▶ Record extracts
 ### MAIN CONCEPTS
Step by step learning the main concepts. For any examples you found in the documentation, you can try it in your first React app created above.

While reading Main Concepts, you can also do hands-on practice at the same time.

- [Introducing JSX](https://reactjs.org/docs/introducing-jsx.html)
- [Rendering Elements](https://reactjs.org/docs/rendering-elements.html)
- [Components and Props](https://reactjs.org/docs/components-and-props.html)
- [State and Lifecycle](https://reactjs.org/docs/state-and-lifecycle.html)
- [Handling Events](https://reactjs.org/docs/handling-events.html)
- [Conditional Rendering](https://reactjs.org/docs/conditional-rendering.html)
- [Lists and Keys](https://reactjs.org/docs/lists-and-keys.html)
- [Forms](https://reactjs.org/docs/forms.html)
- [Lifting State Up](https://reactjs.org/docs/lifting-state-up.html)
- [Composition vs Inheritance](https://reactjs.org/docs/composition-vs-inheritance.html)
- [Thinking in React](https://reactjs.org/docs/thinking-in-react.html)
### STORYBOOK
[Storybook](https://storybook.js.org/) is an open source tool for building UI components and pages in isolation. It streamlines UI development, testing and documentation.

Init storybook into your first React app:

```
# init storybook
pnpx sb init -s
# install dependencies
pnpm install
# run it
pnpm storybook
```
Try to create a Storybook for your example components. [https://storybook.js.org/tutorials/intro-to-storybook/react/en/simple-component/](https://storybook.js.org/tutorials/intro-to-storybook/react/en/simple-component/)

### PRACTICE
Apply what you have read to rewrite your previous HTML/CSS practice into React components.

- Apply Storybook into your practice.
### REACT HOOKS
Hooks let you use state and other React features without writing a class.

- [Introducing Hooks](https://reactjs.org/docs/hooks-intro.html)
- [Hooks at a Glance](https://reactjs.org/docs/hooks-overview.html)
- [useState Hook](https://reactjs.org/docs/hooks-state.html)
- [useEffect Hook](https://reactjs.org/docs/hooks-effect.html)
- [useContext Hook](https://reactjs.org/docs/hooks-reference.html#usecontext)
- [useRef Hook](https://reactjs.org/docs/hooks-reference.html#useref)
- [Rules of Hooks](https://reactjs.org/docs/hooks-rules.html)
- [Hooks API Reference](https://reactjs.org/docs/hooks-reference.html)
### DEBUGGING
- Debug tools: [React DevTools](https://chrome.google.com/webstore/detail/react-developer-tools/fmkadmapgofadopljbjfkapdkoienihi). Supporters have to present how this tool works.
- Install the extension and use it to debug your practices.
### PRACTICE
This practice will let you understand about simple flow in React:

---

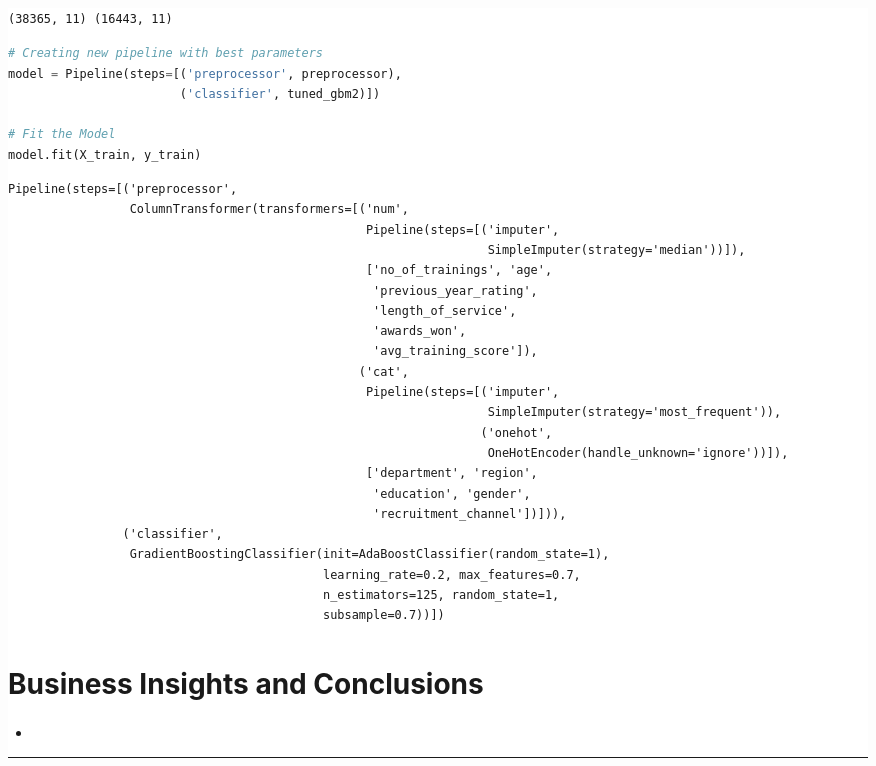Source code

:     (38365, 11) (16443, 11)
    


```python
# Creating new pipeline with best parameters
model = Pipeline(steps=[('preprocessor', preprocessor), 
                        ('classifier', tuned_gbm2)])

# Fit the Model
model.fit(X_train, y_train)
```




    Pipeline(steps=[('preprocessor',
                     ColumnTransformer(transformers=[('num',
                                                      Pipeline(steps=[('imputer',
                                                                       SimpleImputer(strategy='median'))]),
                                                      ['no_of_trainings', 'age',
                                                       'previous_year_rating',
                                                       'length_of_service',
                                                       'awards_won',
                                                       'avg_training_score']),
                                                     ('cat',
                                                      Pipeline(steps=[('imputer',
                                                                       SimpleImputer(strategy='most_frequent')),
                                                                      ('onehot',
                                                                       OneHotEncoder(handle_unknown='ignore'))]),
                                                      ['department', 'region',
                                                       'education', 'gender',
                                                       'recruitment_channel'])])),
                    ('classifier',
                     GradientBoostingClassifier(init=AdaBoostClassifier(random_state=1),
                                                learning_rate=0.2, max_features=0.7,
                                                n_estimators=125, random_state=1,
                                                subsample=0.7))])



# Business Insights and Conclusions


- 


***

* * *

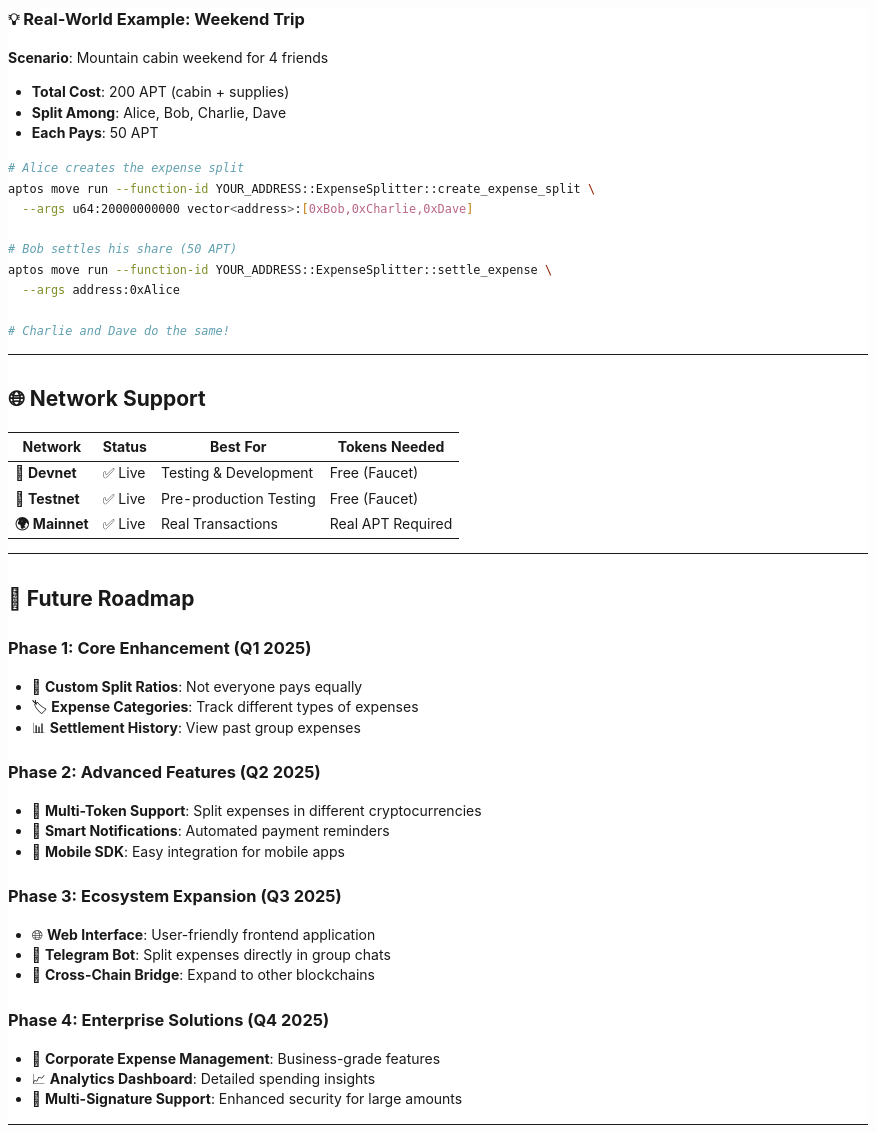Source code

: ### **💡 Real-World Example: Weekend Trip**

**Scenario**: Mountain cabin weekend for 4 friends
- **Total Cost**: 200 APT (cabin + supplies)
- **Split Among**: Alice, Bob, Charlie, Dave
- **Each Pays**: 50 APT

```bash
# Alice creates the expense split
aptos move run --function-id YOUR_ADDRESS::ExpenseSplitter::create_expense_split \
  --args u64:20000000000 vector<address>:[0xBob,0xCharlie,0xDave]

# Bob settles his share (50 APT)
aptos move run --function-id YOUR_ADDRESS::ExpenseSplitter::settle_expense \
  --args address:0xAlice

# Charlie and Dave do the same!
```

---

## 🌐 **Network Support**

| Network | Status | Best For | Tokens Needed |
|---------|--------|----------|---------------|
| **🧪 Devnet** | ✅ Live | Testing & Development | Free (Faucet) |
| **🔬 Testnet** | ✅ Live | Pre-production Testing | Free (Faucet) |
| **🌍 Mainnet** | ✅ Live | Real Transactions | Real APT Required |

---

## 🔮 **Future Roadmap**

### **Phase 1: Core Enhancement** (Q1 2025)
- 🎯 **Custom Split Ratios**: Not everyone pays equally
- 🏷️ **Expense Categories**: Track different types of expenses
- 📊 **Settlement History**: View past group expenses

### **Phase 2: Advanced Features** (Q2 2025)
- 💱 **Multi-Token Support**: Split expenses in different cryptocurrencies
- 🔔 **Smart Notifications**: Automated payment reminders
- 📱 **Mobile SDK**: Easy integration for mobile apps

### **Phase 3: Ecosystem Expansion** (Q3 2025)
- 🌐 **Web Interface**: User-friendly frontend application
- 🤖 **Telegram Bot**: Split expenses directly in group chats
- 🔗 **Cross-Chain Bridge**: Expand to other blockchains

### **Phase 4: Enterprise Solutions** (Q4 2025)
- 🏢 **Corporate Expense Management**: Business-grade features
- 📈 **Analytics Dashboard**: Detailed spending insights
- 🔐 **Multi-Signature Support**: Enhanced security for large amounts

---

▶ What you should do
Among the records above, extract exactly the lines from the line with "- 💱 **Multi-Token" to the line with "- 📈 **Analytics", both lines included, and leave out the rest.

▶ Response to this exercise
- 💱 **Multi-Token Support**: Split expenses in different cryptocurrencies
- 🔔 **Smart Notifications**: Automated payment reminders
- 📱 **Mobile SDK**: Easy integration for mobile apps

### **Phase 3: Ecosystem Expansion** (Q3 2025)
- 🌐 **Web Interface**: User-friendly frontend application
- 🤖 **Telegram Bot**: Split expenses directly in group chats
- 🔗 **Cross-Chain Bridge**: Expand to other blockchains

### **Phase 4: Enterprise Solutions** (Q4 2025)
- 🏢 **Corporate Expense Management**: Business-grade features
- 📈 **Analytics Dashboard**: Detailed spending insights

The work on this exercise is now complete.